All three sources described most Latino non-profit political organizations as being run by older men who “haven’t read all the memos on how you talk to women,” as the third source, a consultant with years of experience working with such organizations, phrased it.

“If it was just mansplaining, it would be one thing,” she explained. “But they’re putting people in positions in which they will not be successful because they are not giving them enough resources. So it becomes toxic to the point where they are putting women in positions where they will fail.”

One source alleged that a similar instance occurred at Mi Familia Vota’s office in Florida.

“In 2019,” the source explained, “in Florida, the leadership of Mi Familia Vota said, ‘Peace, we out, we are gonna form a new organization called Poder Latinx.’ So this was the entire leadership.
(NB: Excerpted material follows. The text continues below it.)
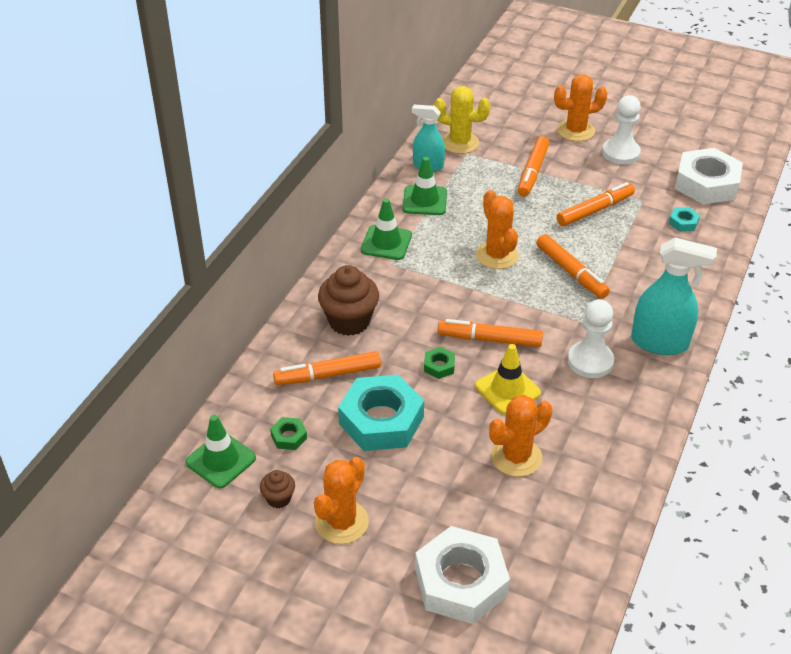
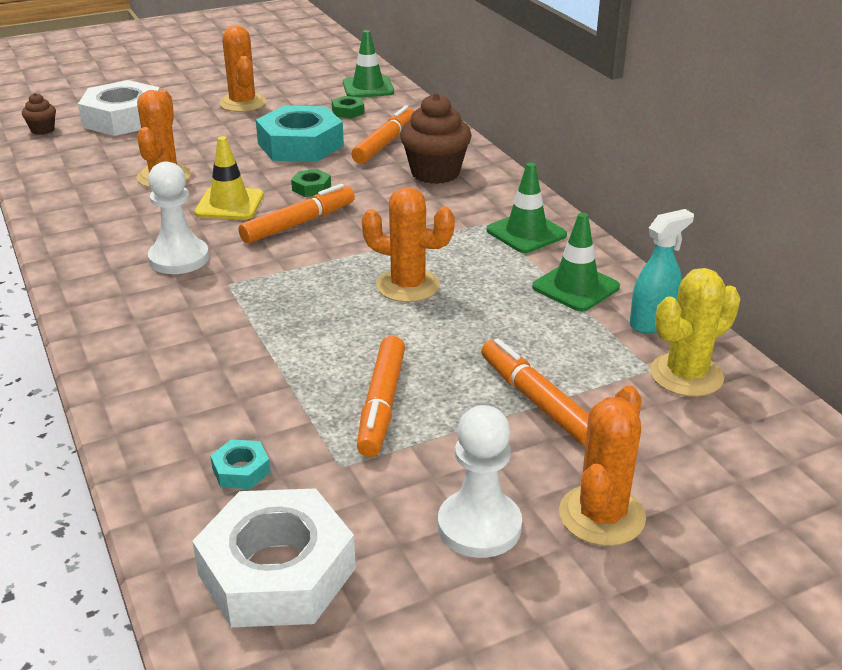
camera: 130 degrees right, 10 degrees down
brown cupcake [260,470,295,508] -> brown cupcake moved to [22,93,56,135]
orange marker [536,234,610,299] -> none
turquoise spray bottle [631,237,717,355] -> none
Mi Familia Vota still needed to run in Florida, so they elevated somebody who did not have the experience to be state director, and then left her in the deep end by herself.”

The operative explained he knows three Latina organizers working in different parts of the country, “and the three of them are like, ‘Our Latino organizations are being led by people that are in their 50s, that are older and that are mostly men, and that are machistas. And that most of them grew up working for labor unions, working for white people that mistreated them, and they think that that’s how you lead.

“But then the other thing that really fucking bothers me and grinds my gears —and I’ve seen it in so many places— is that a lot of these organizations are saying, ‘Women’s rights. Las latinas son abusadas. Latino men have no labor rights. They have no healthcare. We need to fight for that—that’s why we need to turn out and vote. That’s why we need to participate and be civically engaged.’ And then they offer zero fucking benefits. … Or they do the thing where they say, ‘Oh, you’re a temporary employee, so we don’t have to offer any, and we really only have six staffers.”

“There’s a gender pay gap even within our own industry,” the Chicago consultant said

“This work requires a lot of time,” she added. “Campaigns can be months and months, with little time off, and people are feeling really burned out. I think even after the election in 2020, you know, people put everything in to try to get Trump out, basically. And I feel like people really burned out, and they wanna be respected when they come to work.”